Another way EZGUI makes coding easier is the way it handles parameters for many commands. EZGUI has autoscaling built in since it uses its own coordinate system. Forms and controls use character coordinates (floating point so accurate down to the pixel) which it can scale. This means all the coordinates of your forms and controls are scalable. Another way EZGUI simplifies things is to avoid the use of API handles as much as possible. It does use API handles for treeview items and menus, but many other UI elements do not use handles at all. For example forms are given names and there is no need to store a forms handle. This makes coding a lot easier. Common resources like colors (brush) and fonts also don’t require a handle. EZGUI builds internal tables and uses indexes for colors and fonts. This allows you to easily reference a color or font without having to use a global variable with a handle in it. EZGUI allows you to free a color or font, but if you don’t it cleans up when your app terminates.
EZGUI also uses simple, easy to remember, property strings rather than API constants (where you OR bits) in many commands. It makes coding easier. For example, the EZ_DefFont command can create a font and does not need any complex bit flags or API constant. For example consider these examples:
EZ_DefFont 9, "Arial", 12, "BVUIQ"
This defines font #9 (an index) to Arial with a size of 12 points and which is Bold (B), Variable Width (V), Underlined (U), Italics (I) and Letter Quality (Q). EZGUI uses this simple single character type of property strings as much as possible. Also by each property character usually being the first letter of the propety name (ie. B for Bold) it makes it easy to remember, so you don’t have to read the help file as often to remember properties.
You see, while you may be able to quickly lay out a user interface in a visual designer, what really matters is making that UI do something useful. This is where EZGUI’s runtime engine makes the difference, both with its internal engines and its easy to use command set. This is the “language of simplicity” ! I find it interesting when I see Powerbasic programmers struggling to accomplish some task (on the PB forums) and then see EZGUI users say something like “that would be so simple with EZGUI !”.

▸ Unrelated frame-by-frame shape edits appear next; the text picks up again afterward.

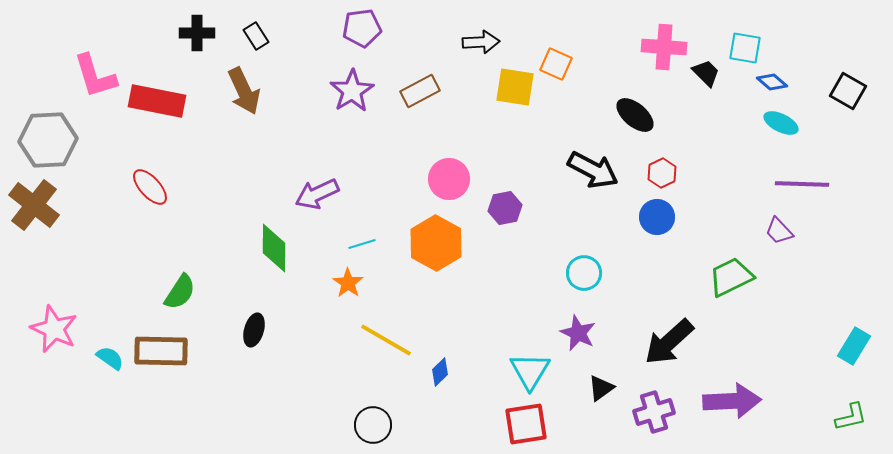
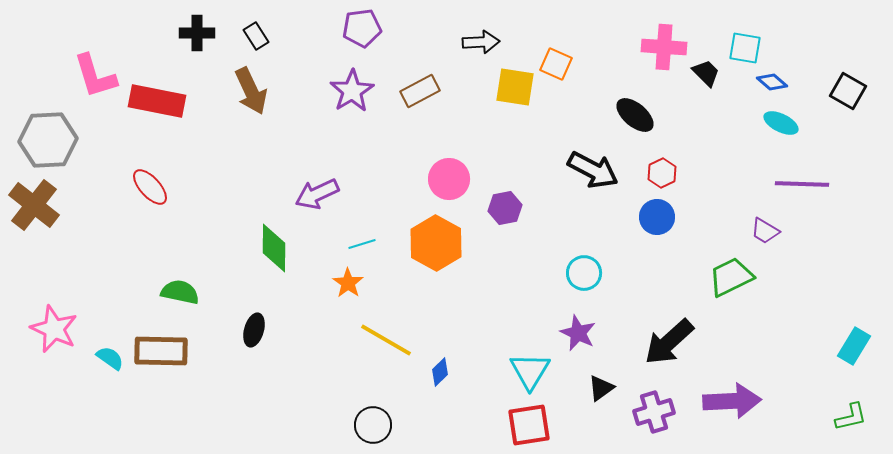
brown arrow at (244, 91): moved 7 px right
purple trapezoid at (779, 231): moved 14 px left; rotated 16 degrees counterclockwise
green semicircle at (180, 292): rotated 111 degrees counterclockwise
red square at (526, 424): moved 3 px right, 1 px down
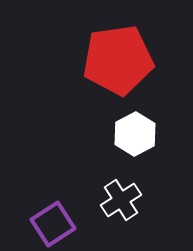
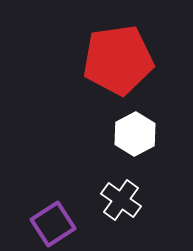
white cross: rotated 21 degrees counterclockwise
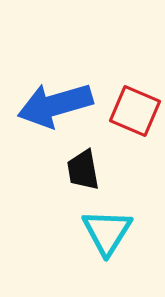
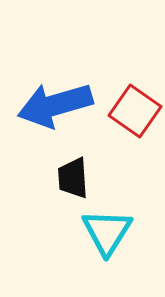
red square: rotated 12 degrees clockwise
black trapezoid: moved 10 px left, 8 px down; rotated 6 degrees clockwise
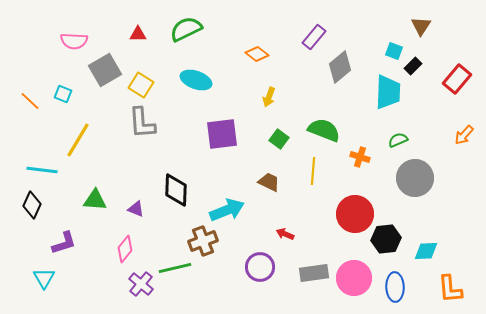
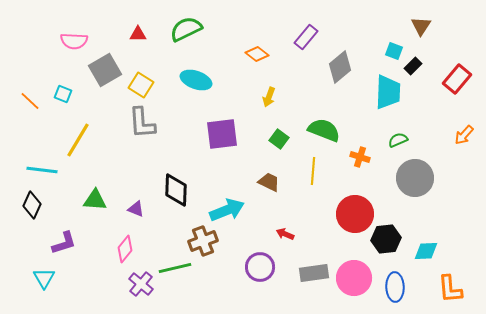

EZGUI is a GUI engine, not a visual designer, but guess what ? It comes with its own visual designer, so you get a RAD tool also. You get the best of both worlds. And even if the EZGUI designer is a little different than what you are used to and maybe you miss your old Visual Basic environment, it’s when you start coding that you realize the power of the tool you have. Unlike Visual Basic where customization was difficult, EZGUI provides so many high level and low level tools for customization that you won’t really miss that old RAD tool of yours. The power of EZGUI is the GUI engine !
EZGUI is the only GUI engine or GUI framework for use with PowerBasic.